5. Subscribe and publish in one go (handy for quick checks):

mqttcli in-mqtt
            remote --host 127.0.0.1
                   --port 1883
            sub --topic '#'
            pub --topic 'test/topic'
                --message 'hello'

Tip: When publishing JSON on a shell, wrap payloads in single quotes to avoid escaping issues: --message '{"k":1}'.

mqttcli <instance> [tls …] remote|local <endpoint-options> (sub …)? (pub …)?

• <instance> selects the transport preset (see tables below).

• remote|local chooses endpoint style:

  • remote --host <addr> --port <n> for TCP/WebSockets, or
  • remote --sun-path <path> for UNIX domain sockets.

• sub and pub may be combined in a single invocation.

• TLS is configured under a tls group when using *s instances (e.g., in-mqtts, in-wsmqtts):

  tls --cert <crt> --cert-key <key> --ca-cert <ca>
  

• Use the *s instances (e.g., in-mqtts, in-wsmqtts) when you need TLS.

• Provide CA for server verification and certificate/key when mutual auth is required:

  mqttcli in-mqtts
              remote --host broker.example.org
                     --port 8883
              tls --ca-cert /etc/ssl/mqttsuite/ca.crt

• Ensure the server name (SNI/hostname) matches the certificate SAN/CN.

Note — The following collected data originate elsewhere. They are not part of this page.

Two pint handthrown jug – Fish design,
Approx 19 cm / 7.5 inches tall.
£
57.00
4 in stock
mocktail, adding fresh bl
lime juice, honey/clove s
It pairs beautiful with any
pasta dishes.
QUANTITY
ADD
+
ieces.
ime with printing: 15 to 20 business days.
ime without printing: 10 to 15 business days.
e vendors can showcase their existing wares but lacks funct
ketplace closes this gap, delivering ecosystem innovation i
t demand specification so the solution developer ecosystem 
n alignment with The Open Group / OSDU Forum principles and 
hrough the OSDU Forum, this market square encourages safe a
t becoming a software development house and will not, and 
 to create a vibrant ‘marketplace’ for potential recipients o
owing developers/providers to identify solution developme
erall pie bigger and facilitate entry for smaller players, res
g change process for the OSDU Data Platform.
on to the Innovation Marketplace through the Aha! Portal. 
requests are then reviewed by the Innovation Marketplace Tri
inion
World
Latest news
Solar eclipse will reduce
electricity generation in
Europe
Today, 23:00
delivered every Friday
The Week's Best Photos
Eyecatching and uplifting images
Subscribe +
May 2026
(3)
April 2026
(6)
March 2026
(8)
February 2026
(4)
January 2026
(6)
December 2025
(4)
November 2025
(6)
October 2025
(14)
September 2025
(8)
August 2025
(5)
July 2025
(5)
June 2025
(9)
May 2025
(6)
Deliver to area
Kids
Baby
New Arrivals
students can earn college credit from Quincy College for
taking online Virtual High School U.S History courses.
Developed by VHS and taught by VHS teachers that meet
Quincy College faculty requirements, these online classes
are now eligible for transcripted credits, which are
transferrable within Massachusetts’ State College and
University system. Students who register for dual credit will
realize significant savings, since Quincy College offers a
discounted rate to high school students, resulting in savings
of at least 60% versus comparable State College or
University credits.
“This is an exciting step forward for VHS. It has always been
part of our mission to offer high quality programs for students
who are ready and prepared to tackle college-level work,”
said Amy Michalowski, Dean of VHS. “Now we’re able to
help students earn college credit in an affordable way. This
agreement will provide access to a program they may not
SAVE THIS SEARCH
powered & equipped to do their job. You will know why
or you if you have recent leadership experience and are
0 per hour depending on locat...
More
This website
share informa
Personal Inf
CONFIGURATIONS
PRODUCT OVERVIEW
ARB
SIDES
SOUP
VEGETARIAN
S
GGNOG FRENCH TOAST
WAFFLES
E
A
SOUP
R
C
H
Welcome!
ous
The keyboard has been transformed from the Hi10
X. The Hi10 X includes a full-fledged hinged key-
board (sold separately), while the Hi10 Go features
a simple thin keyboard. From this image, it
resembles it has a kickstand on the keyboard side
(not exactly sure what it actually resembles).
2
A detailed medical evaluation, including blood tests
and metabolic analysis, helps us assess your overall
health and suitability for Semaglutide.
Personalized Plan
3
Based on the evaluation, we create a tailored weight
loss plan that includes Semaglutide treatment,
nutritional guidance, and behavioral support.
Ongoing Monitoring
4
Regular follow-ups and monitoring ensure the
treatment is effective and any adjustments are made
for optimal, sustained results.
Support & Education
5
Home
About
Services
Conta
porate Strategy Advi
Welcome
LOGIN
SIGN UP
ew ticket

• The subprotocol mqtt must be negotiated; ensure proxies preserve Upgrade, Connection, and Sec-WebSocket-Protocol.
• Default request targets / and /ws are accepted by the MQTTSuite WS endpoints.

• Prefer /run or /var/run for service-managed sockets; adjust file ownership/permissions for non-root users.

• You can persist frequently reused options via -w:

  mqttcli in-mqtt
              remote --host mqtt.local
                     --port 1883
              sub --topic 'sensors/#'
              -w

  Thereafter, a plain mqttcli sub --topic 'sensors/#' may reuse the stored configuration.

• Live-tail everything, then publish:

  mqttcli in-mqtt
              remote --host 127.0.0.1
                     --port 1883
              sub --topic '#'
              pub --topic 'test/topic'
                  --message 'hello'

• Publish JSON:

  mqttcli in-mqtt
              remote --host 127.0.0.1
                     --port 1883
              pub --topic 'sensors/room1'
                  --message '{"temp":22.7,"hum":48}'

• WS to local Broker UI port (8080):

  mqttcli in-wsmqtt
              remote --host 127.0.0.1
                     --port 8080
              sub --topic '#'

• Protocol: MQTT 3.1.1 (align your client expectations accordingly).